Em 26 de abril, o novo ministro, Marcelo Queiroga, foi ao Senado para dizer que a orientação mudou e que, agora, o Ministério pede para que os estados armazenem metade do estoque para usar na segunda dose.

Disponibilidade depende de laboratórios

Em nota, o Ministério da Saúde afirmou que a distribuição das vacinas “depende da disponibilização dos imunizantes pelos laboratórios”.

A pasta afirma que publica informes técnicos semanalmente com base no número de doses da vacina contra a Covid-19 entregues pelos laboratórios, e pede para que estados e municípios sigam o Plano Nacional de Operacionalização da vacinação contra a Covid-19.

O ministério recomendou que aqueles que não tomaram a segunda dose dentro do prazo “completem o ciclo vacinal com os imunizantes do mesmo laboratório assim que disponível”.
_ _ _ _ _
▶ Instrução de trabalho 1: Traduza para o inglês a frase do trecho sobre a vacinação contra a Covid-19 que começa com "Em nota, o Ministério da Saúde afirmou".
▶ Instrução de trabalho 2: Dê sequência ao trecho sobre a vacinação contra a Covid-19 a partir do ponto em que ele termina.
As linhas não têm nenhum papel nesta etapa.

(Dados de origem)
_ _ _ _ _
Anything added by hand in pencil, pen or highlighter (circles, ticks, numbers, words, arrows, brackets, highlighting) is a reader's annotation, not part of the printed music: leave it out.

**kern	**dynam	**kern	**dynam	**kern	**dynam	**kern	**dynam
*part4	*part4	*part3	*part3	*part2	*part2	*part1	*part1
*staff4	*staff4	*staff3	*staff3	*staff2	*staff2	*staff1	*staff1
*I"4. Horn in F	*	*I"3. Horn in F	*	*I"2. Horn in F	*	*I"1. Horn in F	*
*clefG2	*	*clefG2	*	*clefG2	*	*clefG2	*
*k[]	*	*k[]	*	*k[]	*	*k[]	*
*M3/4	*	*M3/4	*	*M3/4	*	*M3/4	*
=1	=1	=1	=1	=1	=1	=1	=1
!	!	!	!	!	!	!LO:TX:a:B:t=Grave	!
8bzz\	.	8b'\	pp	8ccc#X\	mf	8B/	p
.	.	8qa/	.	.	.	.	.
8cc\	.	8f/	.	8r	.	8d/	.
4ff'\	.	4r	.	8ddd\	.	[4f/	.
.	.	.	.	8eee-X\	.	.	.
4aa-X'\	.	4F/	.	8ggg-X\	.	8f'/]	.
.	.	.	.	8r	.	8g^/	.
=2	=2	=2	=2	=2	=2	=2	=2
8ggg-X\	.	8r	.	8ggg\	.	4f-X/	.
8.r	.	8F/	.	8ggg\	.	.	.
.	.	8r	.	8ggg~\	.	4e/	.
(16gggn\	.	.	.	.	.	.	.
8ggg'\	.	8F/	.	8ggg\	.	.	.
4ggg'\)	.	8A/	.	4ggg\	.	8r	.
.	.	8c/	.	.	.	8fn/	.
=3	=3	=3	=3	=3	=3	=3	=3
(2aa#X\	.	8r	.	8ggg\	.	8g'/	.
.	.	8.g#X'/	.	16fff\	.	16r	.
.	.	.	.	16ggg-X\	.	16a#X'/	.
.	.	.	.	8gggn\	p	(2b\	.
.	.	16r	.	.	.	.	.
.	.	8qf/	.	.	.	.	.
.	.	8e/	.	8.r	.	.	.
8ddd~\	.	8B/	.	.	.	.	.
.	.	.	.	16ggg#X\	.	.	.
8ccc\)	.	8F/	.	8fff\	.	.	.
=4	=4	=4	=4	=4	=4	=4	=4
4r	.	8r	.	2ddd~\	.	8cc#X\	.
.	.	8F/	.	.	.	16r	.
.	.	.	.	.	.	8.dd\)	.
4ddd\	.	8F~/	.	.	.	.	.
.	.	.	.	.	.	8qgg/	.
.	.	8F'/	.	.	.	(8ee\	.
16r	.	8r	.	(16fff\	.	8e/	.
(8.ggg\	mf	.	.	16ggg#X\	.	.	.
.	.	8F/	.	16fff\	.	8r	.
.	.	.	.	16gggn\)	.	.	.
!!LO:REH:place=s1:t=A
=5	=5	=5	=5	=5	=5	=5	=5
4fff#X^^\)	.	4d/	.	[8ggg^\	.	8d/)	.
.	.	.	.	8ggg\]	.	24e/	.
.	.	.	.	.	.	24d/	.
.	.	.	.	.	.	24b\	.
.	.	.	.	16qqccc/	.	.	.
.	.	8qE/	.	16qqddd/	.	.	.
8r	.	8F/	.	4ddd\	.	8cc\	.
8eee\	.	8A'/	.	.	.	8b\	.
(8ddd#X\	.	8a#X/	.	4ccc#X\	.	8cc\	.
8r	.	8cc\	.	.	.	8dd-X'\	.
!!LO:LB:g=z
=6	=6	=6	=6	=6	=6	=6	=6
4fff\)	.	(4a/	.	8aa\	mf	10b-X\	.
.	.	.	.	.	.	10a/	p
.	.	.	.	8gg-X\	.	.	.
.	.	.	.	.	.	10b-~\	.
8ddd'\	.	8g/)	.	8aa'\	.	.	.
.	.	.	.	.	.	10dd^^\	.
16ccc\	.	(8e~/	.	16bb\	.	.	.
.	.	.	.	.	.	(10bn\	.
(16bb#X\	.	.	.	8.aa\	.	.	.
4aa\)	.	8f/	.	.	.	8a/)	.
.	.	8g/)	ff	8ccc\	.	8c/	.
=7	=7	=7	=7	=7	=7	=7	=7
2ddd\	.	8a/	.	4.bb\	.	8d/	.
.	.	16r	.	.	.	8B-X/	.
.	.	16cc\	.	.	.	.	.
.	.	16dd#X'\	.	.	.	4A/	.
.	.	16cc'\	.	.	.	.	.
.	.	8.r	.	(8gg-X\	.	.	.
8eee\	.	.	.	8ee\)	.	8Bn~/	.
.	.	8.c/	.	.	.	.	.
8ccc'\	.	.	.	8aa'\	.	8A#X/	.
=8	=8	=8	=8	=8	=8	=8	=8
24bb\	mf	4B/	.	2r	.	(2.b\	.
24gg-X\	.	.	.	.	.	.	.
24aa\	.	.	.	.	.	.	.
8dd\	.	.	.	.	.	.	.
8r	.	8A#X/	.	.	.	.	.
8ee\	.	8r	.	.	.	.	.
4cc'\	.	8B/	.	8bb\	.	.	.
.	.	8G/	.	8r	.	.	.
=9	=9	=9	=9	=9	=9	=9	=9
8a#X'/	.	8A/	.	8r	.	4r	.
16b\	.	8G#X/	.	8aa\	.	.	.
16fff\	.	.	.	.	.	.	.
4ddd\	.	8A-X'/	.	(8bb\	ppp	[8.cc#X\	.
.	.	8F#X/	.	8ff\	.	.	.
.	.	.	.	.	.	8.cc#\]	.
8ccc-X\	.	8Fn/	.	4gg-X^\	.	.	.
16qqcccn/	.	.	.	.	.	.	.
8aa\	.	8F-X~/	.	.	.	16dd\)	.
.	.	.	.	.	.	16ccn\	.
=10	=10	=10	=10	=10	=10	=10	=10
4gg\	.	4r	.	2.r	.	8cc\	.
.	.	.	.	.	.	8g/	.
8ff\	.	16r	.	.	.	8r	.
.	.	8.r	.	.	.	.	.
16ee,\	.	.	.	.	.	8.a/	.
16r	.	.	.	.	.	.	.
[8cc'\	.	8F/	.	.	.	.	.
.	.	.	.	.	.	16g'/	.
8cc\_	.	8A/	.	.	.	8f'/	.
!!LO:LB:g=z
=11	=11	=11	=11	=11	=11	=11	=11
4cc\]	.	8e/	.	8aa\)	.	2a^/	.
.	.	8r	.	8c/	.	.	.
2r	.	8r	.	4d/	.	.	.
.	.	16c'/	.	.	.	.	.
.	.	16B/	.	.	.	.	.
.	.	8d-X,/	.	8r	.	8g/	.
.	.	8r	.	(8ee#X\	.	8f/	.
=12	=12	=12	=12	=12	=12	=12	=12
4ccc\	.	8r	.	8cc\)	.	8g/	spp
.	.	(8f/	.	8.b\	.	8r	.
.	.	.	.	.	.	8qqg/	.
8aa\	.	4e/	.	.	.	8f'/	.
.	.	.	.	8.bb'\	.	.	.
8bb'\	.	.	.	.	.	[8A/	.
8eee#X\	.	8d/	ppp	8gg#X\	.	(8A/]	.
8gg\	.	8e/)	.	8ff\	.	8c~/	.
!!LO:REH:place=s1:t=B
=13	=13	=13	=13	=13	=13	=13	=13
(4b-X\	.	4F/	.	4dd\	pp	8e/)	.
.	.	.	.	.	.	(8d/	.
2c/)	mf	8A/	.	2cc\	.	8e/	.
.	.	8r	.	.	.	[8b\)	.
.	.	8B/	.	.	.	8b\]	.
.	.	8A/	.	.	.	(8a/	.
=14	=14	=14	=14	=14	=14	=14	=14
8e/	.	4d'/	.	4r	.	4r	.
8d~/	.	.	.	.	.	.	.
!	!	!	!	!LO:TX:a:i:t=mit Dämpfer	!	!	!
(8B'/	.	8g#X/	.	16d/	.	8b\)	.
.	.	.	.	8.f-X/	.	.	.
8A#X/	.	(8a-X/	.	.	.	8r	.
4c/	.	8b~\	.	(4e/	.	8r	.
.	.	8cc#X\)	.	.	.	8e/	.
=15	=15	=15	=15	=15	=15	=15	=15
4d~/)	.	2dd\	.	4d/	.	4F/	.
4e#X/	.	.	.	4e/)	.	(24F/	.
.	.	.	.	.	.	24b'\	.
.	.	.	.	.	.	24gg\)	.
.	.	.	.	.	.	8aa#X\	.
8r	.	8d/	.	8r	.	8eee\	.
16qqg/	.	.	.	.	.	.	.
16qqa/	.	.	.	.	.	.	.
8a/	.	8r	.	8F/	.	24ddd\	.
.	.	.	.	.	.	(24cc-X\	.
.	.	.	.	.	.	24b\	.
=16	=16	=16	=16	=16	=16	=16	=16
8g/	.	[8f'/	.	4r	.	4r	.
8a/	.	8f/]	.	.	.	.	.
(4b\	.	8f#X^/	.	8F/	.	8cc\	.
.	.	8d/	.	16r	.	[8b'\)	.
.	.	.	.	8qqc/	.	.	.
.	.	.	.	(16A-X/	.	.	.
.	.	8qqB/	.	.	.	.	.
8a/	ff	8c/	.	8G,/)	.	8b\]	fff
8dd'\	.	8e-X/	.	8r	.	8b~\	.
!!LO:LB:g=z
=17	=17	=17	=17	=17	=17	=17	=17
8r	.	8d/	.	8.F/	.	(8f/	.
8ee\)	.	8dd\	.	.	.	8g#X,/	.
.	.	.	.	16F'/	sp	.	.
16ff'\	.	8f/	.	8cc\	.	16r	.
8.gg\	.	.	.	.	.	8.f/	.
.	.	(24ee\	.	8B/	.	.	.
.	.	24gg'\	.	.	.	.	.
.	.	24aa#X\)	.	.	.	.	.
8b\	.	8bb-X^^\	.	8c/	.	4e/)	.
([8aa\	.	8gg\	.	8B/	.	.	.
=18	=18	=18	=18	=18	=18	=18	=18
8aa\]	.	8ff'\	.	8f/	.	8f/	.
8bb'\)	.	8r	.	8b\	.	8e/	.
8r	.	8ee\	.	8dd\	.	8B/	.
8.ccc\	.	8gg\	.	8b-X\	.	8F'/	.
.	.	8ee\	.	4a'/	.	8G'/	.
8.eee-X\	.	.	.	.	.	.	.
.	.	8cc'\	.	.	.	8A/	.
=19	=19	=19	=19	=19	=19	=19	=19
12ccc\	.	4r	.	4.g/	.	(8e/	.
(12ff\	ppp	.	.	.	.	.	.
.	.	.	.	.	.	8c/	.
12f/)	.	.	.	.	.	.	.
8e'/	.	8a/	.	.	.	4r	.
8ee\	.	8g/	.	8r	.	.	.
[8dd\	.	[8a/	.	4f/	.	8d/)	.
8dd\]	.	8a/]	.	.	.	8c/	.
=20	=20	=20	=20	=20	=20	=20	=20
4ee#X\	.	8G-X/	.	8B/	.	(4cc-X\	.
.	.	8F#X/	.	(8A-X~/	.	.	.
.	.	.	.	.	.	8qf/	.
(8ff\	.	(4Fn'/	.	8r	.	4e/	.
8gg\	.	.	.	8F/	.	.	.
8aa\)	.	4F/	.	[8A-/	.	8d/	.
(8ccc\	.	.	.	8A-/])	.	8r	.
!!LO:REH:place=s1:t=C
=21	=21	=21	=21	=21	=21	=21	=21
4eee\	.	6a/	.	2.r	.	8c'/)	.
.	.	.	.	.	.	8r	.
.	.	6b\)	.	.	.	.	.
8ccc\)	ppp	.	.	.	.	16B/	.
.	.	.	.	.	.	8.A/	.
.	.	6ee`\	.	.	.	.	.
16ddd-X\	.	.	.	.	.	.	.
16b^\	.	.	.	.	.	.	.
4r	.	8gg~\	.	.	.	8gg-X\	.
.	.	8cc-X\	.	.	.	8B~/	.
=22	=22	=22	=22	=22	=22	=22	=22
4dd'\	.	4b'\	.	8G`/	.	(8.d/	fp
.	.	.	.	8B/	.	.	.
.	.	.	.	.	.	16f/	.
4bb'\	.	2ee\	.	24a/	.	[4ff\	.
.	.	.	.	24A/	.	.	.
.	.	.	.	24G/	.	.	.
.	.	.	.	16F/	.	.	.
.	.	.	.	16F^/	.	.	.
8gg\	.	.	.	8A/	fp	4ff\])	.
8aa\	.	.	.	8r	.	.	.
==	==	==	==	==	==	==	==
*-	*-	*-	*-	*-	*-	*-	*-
_ _ _ _ _
▶ Resultado esperado 1: In a statement, the Ministry of Health said that the distribution of the vaccines "depends on the laboratories making the vaccines available."

▶ Resultado esperado 2:
Falta de vacinas

Houve falta de vacinas contra a Covid-19 para aplicar a segunda dose em ao menos oito capitais do país nos últimos dias. As seguintes cidades chegaram a avisar que não poderiam aplicar a dose de volta ou da CoronaVac ou da AstraZeneca.

  • Rio de Janeiro
  • Aracaju
  • Fortaleza
  • Macapá
  • Natal
  • Porto Alegre
  • Porto Velho
  • Teresina

Parte delas retomou a vacinação.

Para os especialistas, os estados queimaram os estoques que deveriam ser destinados à segunda dose vacinando mais pessoas com uma dose, seguindo uma orientação dada pelo Ministério da Saúde em 21 março. Só em 26 de abril a orientação mudou.

Segundo Ethel Maciel, há muitas cidades pequenas com falta de vacina. “O profissional de saúde na ponta que sofre, há até relatos de ameaça. A polícia foi chamada em vários postos de saúde porque o paciente vê que no cartão está escrito a data de volta, ele vai lá e não tem vacina”, diz ela.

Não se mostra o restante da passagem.